There's an undocumented workaround to turn off this requirement for the three major Web sites. To get this working in my lab, I had to make the change to each of the Web sites and by trial and error to all of the related modules. Endforce uses IAS and Radius for authentication services.

One of the first steps to get up and running is to create a user group that maps AD or Windows NT security groups. You need to come up with 32-character authentication codes. You also need to create remote-access policies for LAN and VPN users.

The steps to create the elements, agent templates and policies were a bit confusing. The basic idea is to create an agent template, and then build an agent file and download it to an .MSI file, which is then installed on the targeted clients. The process for doing this for the Web client was somewhat confusing. You had to find the option for a Web file creation in one of the drop down boxes.

Then you create a policy and add the elements. You have to hit the copy button to "grab" elements you'd like to include in the policy. Make sure that you update or save the policy after each change so nothing is lost.

One of Endforce's strengths is the sheer number of options you have for selecting "elements" or software patches (see Figure 1). The ability to give users messages based on policy findings, and the option to specify the exact versions and releases for each application is important. You can even create custom elements.

Under Quarantine
Quarantine is a cool feature, which you activate or enforce in the DHCP module. If you're out of compliance (with an out-of-date virus definition, for example), the system would direct you to a "quarantine" area via DHCP, where you can only download the needed patches. Once patched, you could go back to your normal work. This solves the problem and saves a help-desk call.

Endforce tech support suggested the following steps for a test installation of the quarantine functionality:

• Set your agent template/ agent configuration to quarantine
• Configure an agent file using the above template and save the agent .MSI file
• Create a resource, select policy manager and add the IP of your app server
• Create resources for any servers the quarantined endpoint will need access to
• Create quarantine and add resources (app server is added by default). This specifies access for quarantined endpoints
• Create a basic policy (check for Endforce agent version 2.5), set it as default and select the quarantine definition created above
• Install the agent on endpoint and authenticate using your AD password and user name
• You should receive any messages you've added to your policy and not be quarantined
• Change your policy (both access condition and message tabs) to check for Endforce agent 3.0
• Right click the agent icon (in tray) and check compliance

You should now get the default "out of compliance" message. Then you should be quarantined (unable to ping any device that isn't specified in the quarantine definition).

[Click on image for larger view.]

Figure 2. When a system is listed as being out of compliance, Endforce will suggest an action (or actions).

The main Web interface gives you a range of policy creation tools, reporting tools and an audit function. From here, you can check on recent changes to policy databases, like recently created or updated accounts.
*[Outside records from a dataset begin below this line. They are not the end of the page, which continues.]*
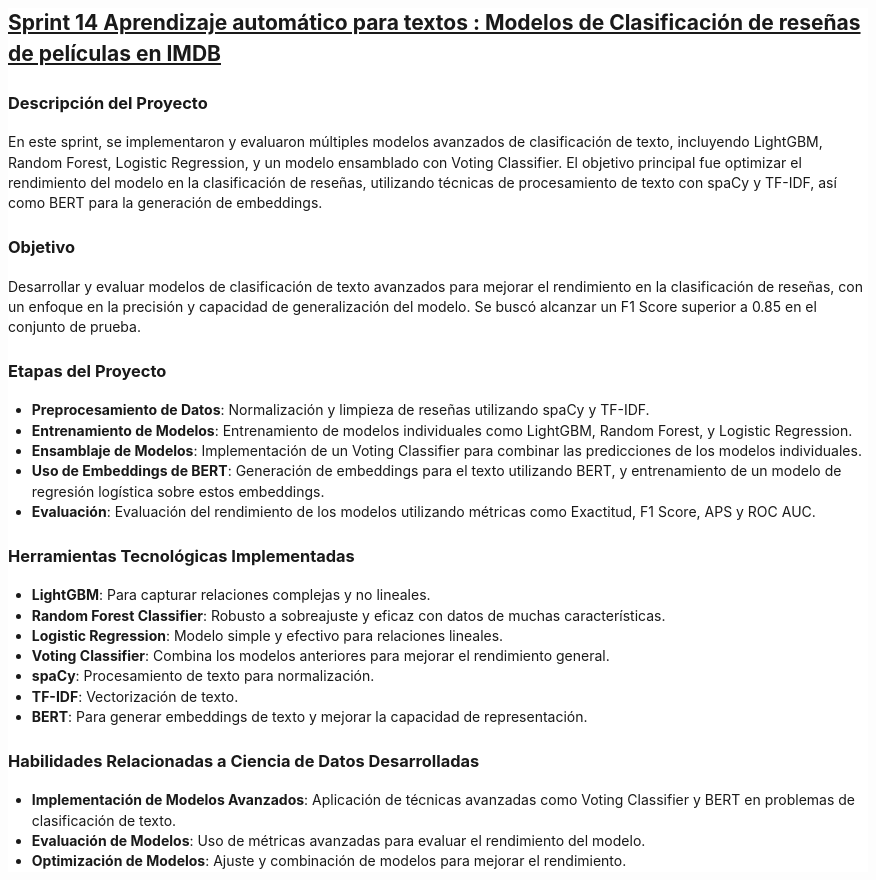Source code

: 
## [Sprint 14 Aprendizaje automático para textos : Modelos de Clasificación de reseñas de películas en IMDB](https://github.com/OmiHdz/Data-Science-Portafolio/blob/6526e8fe69ec012a8155fcb6195eb5e152f27900/S14%20Aprendizaje%20autom%C3%A1tico%20para%20textos/P14_Aprendizaje%20autom%C3%A1tico%20para%20textos.ipynb)

### Descripción del Proyecto
En este sprint, se implementaron y evaluaron múltiples modelos avanzados de clasificación de texto, incluyendo LightGBM, Random Forest, Logistic Regression, y un modelo ensamblado con Voting Classifier. El objetivo principal fue optimizar el rendimiento del modelo en la clasificación de reseñas, utilizando técnicas de procesamiento de texto con spaCy y TF-IDF, así como BERT para la generación de embeddings.

### Objetivo
Desarrollar y evaluar modelos de clasificación de texto avanzados para mejorar el rendimiento en la clasificación de reseñas, con un enfoque en la precisión y capacidad de generalización del modelo. Se buscó alcanzar un F1 Score superior a 0.85 en el conjunto de prueba.

### Etapas del Proyecto
- **Preprocesamiento de Datos**: Normalización y limpieza de reseñas utilizando spaCy y TF-IDF.
- **Entrenamiento de Modelos**: Entrenamiento de modelos individuales como LightGBM, Random Forest, y Logistic Regression.
- **Ensamblaje de Modelos**: Implementación de un Voting Classifier para combinar las predicciones de los modelos individuales.
- **Uso de Embeddings de BERT**: Generación de embeddings para el texto utilizando BERT, y entrenamiento de un modelo de regresión logística sobre estos embeddings.
- **Evaluación**: Evaluación del rendimiento de los modelos utilizando métricas como Exactitud, F1 Score, APS y ROC AUC.

### Herramientas Tecnológicas Implementadas
- **LightGBM**: Para capturar relaciones complejas y no lineales.
- **Random Forest Classifier**: Robusto a sobreajuste y eficaz con datos de muchas características.
- **Logistic Regression**: Modelo simple y efectivo para relaciones lineales.
- **Voting Classifier**: Combina los modelos anteriores para mejorar el rendimiento general.
- **spaCy**: Procesamiento de texto para normalización.
- **TF-IDF**: Vectorización de texto.
- **BERT**: Para generar embeddings de texto y mejorar la capacidad de representación.

### Habilidades Relacionadas a Ciencia de Datos Desarrolladas
- **Implementación de Modelos Avanzados**: Aplicación de técnicas avanzadas como Voting Classifier y BERT en problemas de clasificación de texto.
- **Evaluación de Modelos**: Uso de métricas avanzadas para evaluar el rendimiento del modelo.
- **Optimización de Modelos**: Ajuste y combinación de modelos para mejorar el rendimiento.
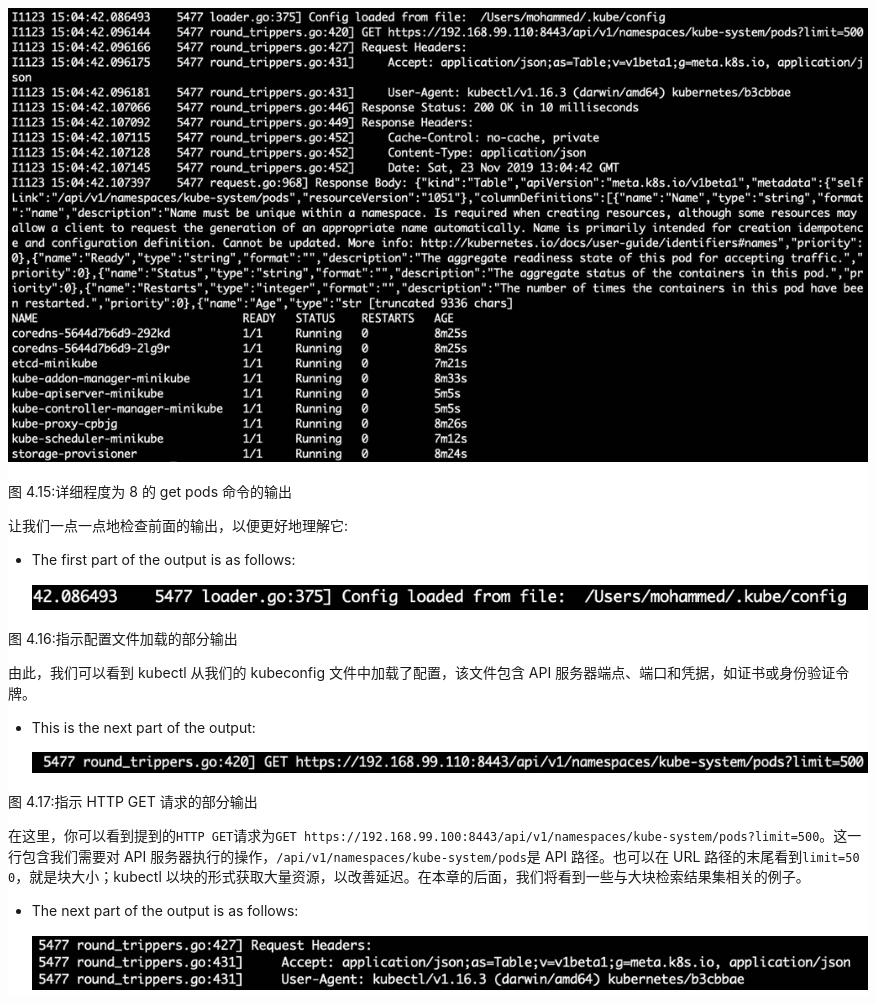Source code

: ![Figure 4.15: Output of a get pods command with a verbosity of 8 ](img/B14870_04_15.jpg)

图 4.15:详细程度为 8 的 get pods 命令的输出

让我们一点一点地检查前面的输出，以便更好地理解它:

*   The first part of the output is as follows:

    ![Figure 4.16: Part of the output indicating the loading of the config file ](img/B14870_04_16.jpg)

图 4.16:指示配置文件加载的部分输出

由此，我们可以看到 kubectl 从我们的 kubeconfig 文件中加载了配置，该文件包含 API 服务器端点、端口和凭据，如证书或身份验证令牌。

*   This is the next part of the output:

    ![Figure 4.17: Part of the output indicating the HTTP GET request ](img/B14870_04_17.jpg)

图 4.17:指示 HTTP GET 请求的部分输出

在这里，你可以看到提到的`HTTP GET`请求为`GET https://192.168.99.100:8443/api/v1/namespaces/kube-system/pods?limit=500`。这一行包含我们需要对 API 服务器执行的操作，`/api/v1/namespaces/kube-system/pods`是 API 路径。也可以在 URL 路径的末尾看到`limit=500`，就是块大小；kubectl 以块的形式获取大量资源，以改善延迟。在本章的后面，我们将看到一些与大块检索结果集相关的例子。

*   The next part of the output is as follows:

    ![Figure 4.18: Part of the output indicating request headers ](img/B14870_04_18.jpg)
Alerts are another management tool. You can use these to generate e-mails or event log entries for a range of possible conditions, including the appearance of a misplaced or improperly inventoried laptop or one known to have issues that require immediate action. There are 17 different report sections, ranging from tracking current agent sessions to application usage reports. Endforce Enterprise is worth a look. It's a comprehensive, standards-based solution that should be effective in a long-term security infrastructure.